Obviously striving for “elemental,” It’s All So Quiet winds up torpid and vacuous, yet another willfully emptied-out exercise in festival-friendly austere naturalism. Director Nanouk Leopold inherits a rigid aesthetic schema and sticks to it wholesale: hard, jarring cuts from silence to noise and stasis to action; a dependence on overcast natural light; long handheld takes of physical labor; prolonged studies of blank expressions; the occasional jump cut. All these tics belong to an affected style forever in thrall to grave “realism,” but which in fact only betray here a failure to interrogate the inner logic of the drama. Leopold’s slim narrative is ostensibly slim so as to redirect attention to more important existential matters, but the redundancy of the content and the impenetrability of Willems’s wandering, sulking presence do little to illuminate this hypothetical truth.

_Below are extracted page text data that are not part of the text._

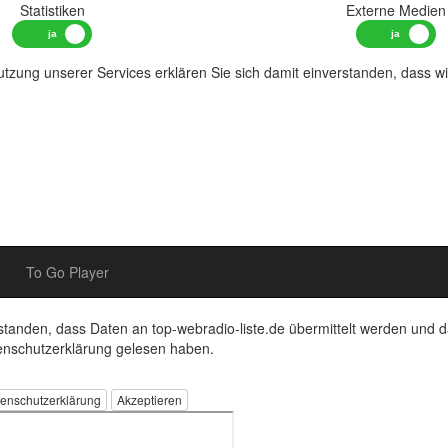
Statistiken
Externe Medien
tzung unserer Services erklären Sie sich damit einverstanden, dass w
To Go Player
rstanden, dass Daten an top-webradio-liste.de übermittelt werden und d
enschutzerklärung gelesen haben.
enschutzerklärung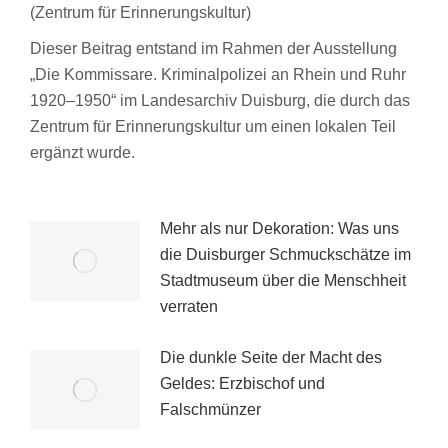
(Zentrum für Erinnerungskultur)
Dieser Beitrag entstand im Rahmen der Ausstellung
„Die Kommissare. Kriminalpolizei an Rhein und Ruhr
1920–1950“ im Landesarchiv Duisburg, die durch das
Zentrum für Erinnerungskultur um einen lokalen Teil
ergänzt wurde.
Mehr als nur Dekoration: Was uns
die Duisburger Schmuckschätze im
Stadtmuseum über die Menschheit
verraten
Die dunkle Seite der Macht des
Geldes: Erzbischof und
Falschmünzer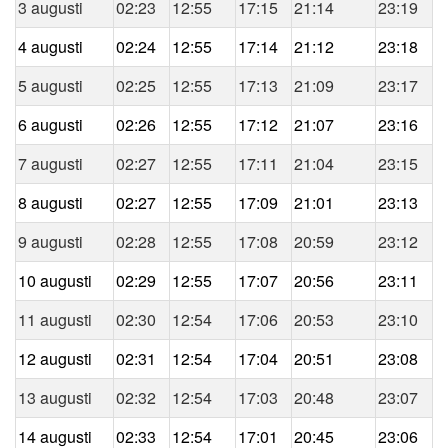
3 augusti
02:23
12:55
17:15
21:14
23:19
4 augusti
02:24
12:55
17:14
21:12
23:18
5 augusti
02:25
12:55
17:13
21:09
23:17
6 augusti
02:26
12:55
17:12
21:07
23:16
7 augusti
02:27
12:55
17:11
21:04
23:15
8 augusti
02:27
12:55
17:09
21:01
23:13
9 augusti
02:28
12:55
17:08
20:59
23:12
10 augusti
02:29
12:55
17:07
20:56
23:11
11 augusti
02:30
12:54
17:06
20:53
23:10
12 augusti
02:31
12:54
17:04
20:51
23:08
13 augusti
02:32
12:54
17:03
20:48
23:07
14 augusti
02:33
12:54
17:01
20:45
23:06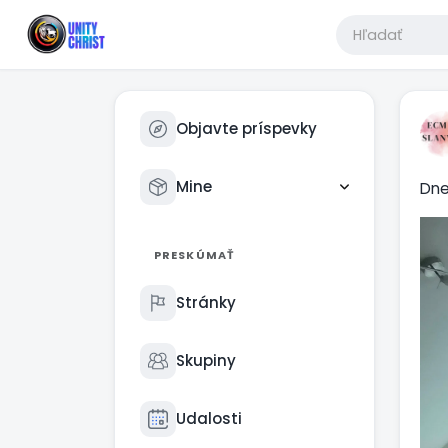
Objavte príspevky
Mine
Dne
PRESKÚMAŤ
Stránky
Skupiny
Udalosti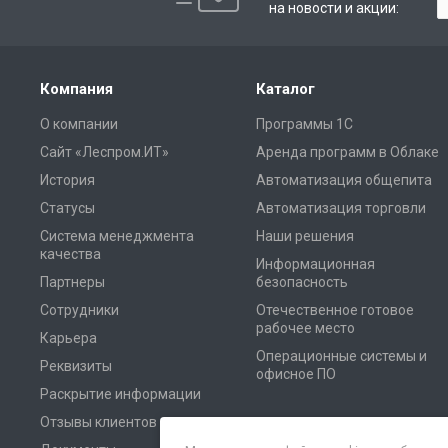
на новости и акции:
Компания
Каталог
О компании
Программы 1С
Сайт «Леспром.ИТ»
Аренда программ в Облаке
История
Автоматизация общепита
Статусы
Автоматизация торговли
Система менеджмента
Наши решения
качества
Информационная
Партнеры
безопасность
Сотрудники
Отечественное готовое
рабочее место
Карьера
Операционные системы и
Реквизиты
офисное ПО
Раскрытие информации
Отзывы клиентов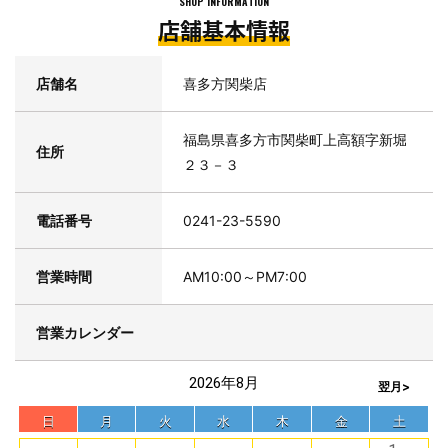
SHOP INFORMATION
店舗基本情報
店舗名
喜多方関柴店
福島県喜多方市関柴町上高額字新堀
住所
２３－３
電話番号
0241-23-5590
営業時間
AM10:00～PM7:00
営業カレンダー
2026年8月
翌月>
日
月
火
水
木
金
土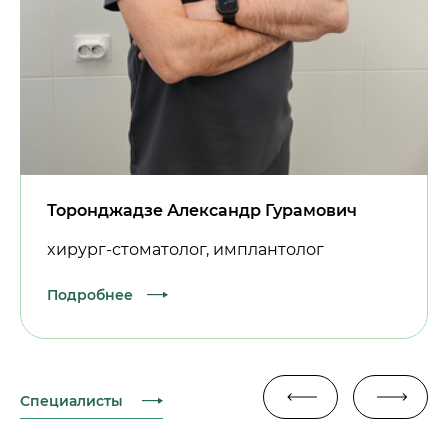
Торонджадзе Александр Гурамович
xирург-стоматолог, имплантолог
Подробнее
Специалисты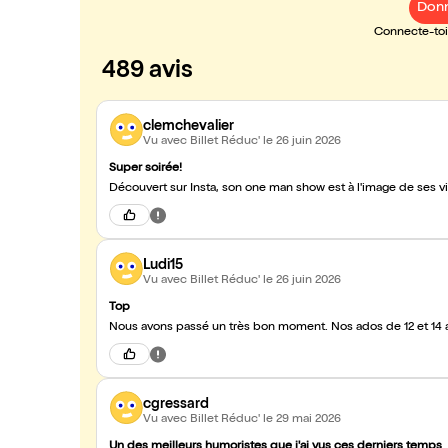
Donn
Connecte-toi 
489 avis
clemchevalier
Vu avec Billet Réduc'
le 26 juin 2026
Super soirée!
Découvert sur Insta, son one man show est à l'image de ses 
Ludi15
Vu avec Billet Réduc'
le 26 juin 2026
Top
Nous avons passé un très bon moment. Nos ados de 12 et 14 a
cgressard
Vu avec Billet Réduc'
le 29 mai 2026
Un des meilleurs humoristes que j'ai vus ces derniers temps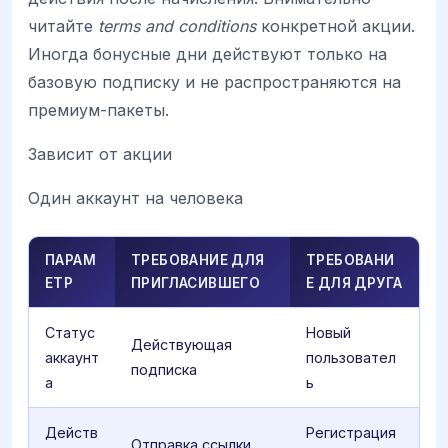
читайте
terms and conditions
конкретной акции.
Иногда бонусные дни действуют только на
базовую подписку и не распространяются на
премиум-пакеты.
Зависит от акции
Один аккаунт на человека
ПАРАМ
ТРЕБОВАНИЕ ДЛЯ
ТРЕБОВАНИ
ЕТР
ПРИГЛАСИВШЕГО
Е ДЛЯ ДРУГА
Статус
Новый
Действующая
аккаунт
пользовател
подписка
а
ь
Действ
Регистрация
Отправка ссылки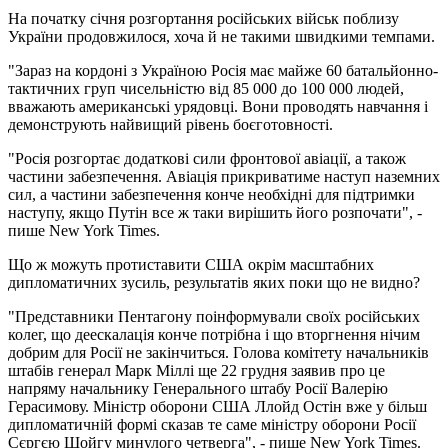
На початку січня розгортання російських військ поблизу
України продовжилося, хоча й не такими швидкими темпами.
"Зараз на кордоні з Україною Росія має майже 60 батальйонно-
тактичних груп чисельністю від 85 000 до 100 000 людей,
вважають американські урядовці. Вони проводять навчання і
демонструють найвищий рівень боєготовності.
"Росія розгортає додаткові сили фронтової авіації, а також
частини забезпечення. Авіація прикриватиме наступ наземних
сил, а частини забезпечення конче необхідні для підтримки
наступу, якщо Путін все ж таки вирішить його розпочати", -
пише New York Times.
Що ж можуть протиставити США окрім масштабних
дипломатичних зусиль, результатів яких поки що не видно?
"Представники Пентагону поінформували своїх російських
колег, що деескалація конче потрібна і що вторгнення нічим
добрим для Росії не закінчиться. Голова комітету начальників
штабів генерал Марк Міллі ще 22 грудня заявив про це
напряму начальнику Генерального штабу Росії Валерію
Герасимову. Міністр оборони США Ллойд Остін вже у більш
дипломатичній формі сказав те саме міністру оборони Росії
Сєргєю Шойгу минулого четверга", - пише New York Times.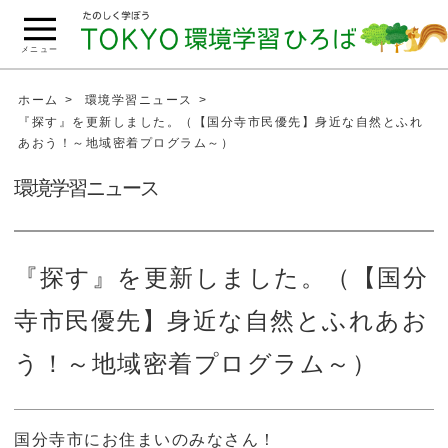
こ
の
メニュー
ペ
ー
ホーム
環境学習ニュース
ジ
『探す』を更新しました。（【国分寺市民優先】身近な自然とふれ
あおう！～地域密着プログラム～）
の
本
環境学習ニュース
文
へ
移
『探す』を更新しました。（【国分
動
寺市民優先】身近な自然とふれあお
う！～地域密着プログラム～）
国分寺市にお住まいのみなさん！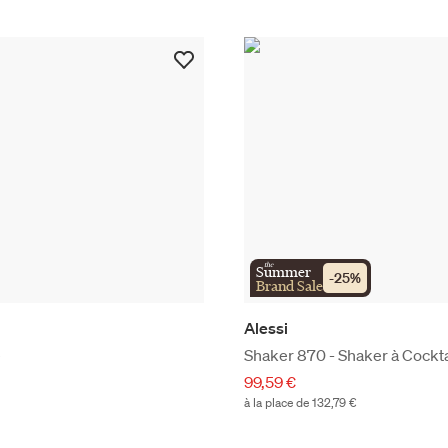
the
Summer
-
25
%
Brand Sale
Alessi
e
Shaker 870 - Shaker à Cockta
99,59 €
à la place de 132,79 €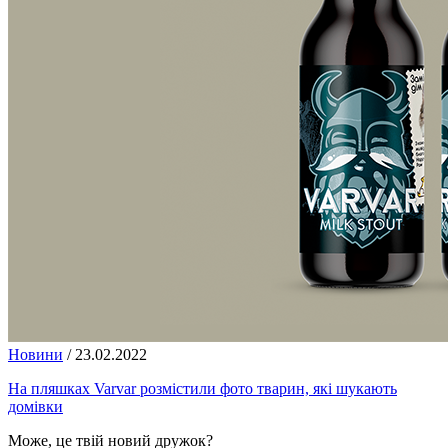
Новини
/
23.02.2022
На пляшках Varvar розмістили фото тварин, які шукають
домівки
Може, це твій новий дружок?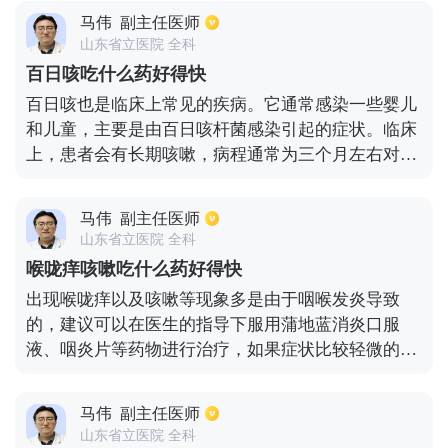
感染的患者是需要采用抗生素药物治疗，效果会比较
马伟
副主任医师
好，同时也可以使用一些含片，比如西瓜霜或者金嗓
山东省立医院 全科
子喉宝等是能够缓解症状，但治疗期间也要多补充水
百日咳吃什么药好得快
分，有利于病情恢复。
百日咳也是临床上常见的疾病。它通常感染一些婴儿
和儿童，主要是由百日咳杆菌感染引起的症状。临床
上，患者会有长期咳嗽，病程通常为三个月左右对于
易患百日咳的五岁以下儿童，必须进行有效的疫苗注
射，以避免感染百日咳杆菌。一旦儿童感染了百日
马伟
副主任医师
咳，将会出现长期咳嗽和咳痰，并且一半的咳嗽声会
山东省立医院 全科
连续出现，直到儿童咳嗽出痰或呕吐出胃内容物，这
喉咙痒咳嗽吃什么药好得快
可以稍微缓解。对于儿童百日咳，我们的治疗主要是
出现喉咙痒以及咳嗽等现象多是由于咽喉发炎导致
给予一些抗感染治疗。治疗百日咳的首选药物是大环
的，建议可以在医生的指导下服用蒲地蓝消炎口服
内酯类抗生素，如红霉素或罗红霉素。一般疗程不少
液、咽炎片等药物进行治疗，如果症状比较轻微的
于十天，部分症状严重的患者也可适当使用复方新诺
话，可以使用西瓜霜含片或者多喝温水进行缓解。但
明进行治疗对于有相关并发症的患儿，必须及时对相
是也不排除以上症状，是由于患者出现了呼吸道感染
关并发症进行对症治疗，才能取得良好的治疗效果。
马伟
副主任医师
或者有过敏的情况，如果服药一段时间没有明显的缓
山东省立医院 全科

The scope of the film’s narrative does eventually expand ever so slightly with the introduction of a third key character, a young farmhand, Henk (Martijn Lakemeier), whose mere presence is apparently enough for Helmer to hand him a job as his assistant (Leopold’s dodging of basic plot points goes well past productive elision and into unproductive strangeness). They work together a bit, share some prematurely cut-off conversations and plenty of uncomfortable side-eye silences, and then Henk makes a pass at Helmer while he sleeps. An ensuing fragment of dialogue (one imagines the script written with one line on each page) from Helmer to his father reveals in a regrettably blunt manner that he may in fact be a repressed homosexual, that his father may have once physically abused him, and that these two facts may be linked. This new information suggests Leopold is trying to mount a story of middle-age renewal and the welcome dissolution of a troubling past, but it’s too little too late. The film’s stingy in exploring this thread, preferring to fizzle out on the literal-minded severity with which it began. So naturally, It’s All So Quiet wraps up with—what else?—Helmer’s father dying.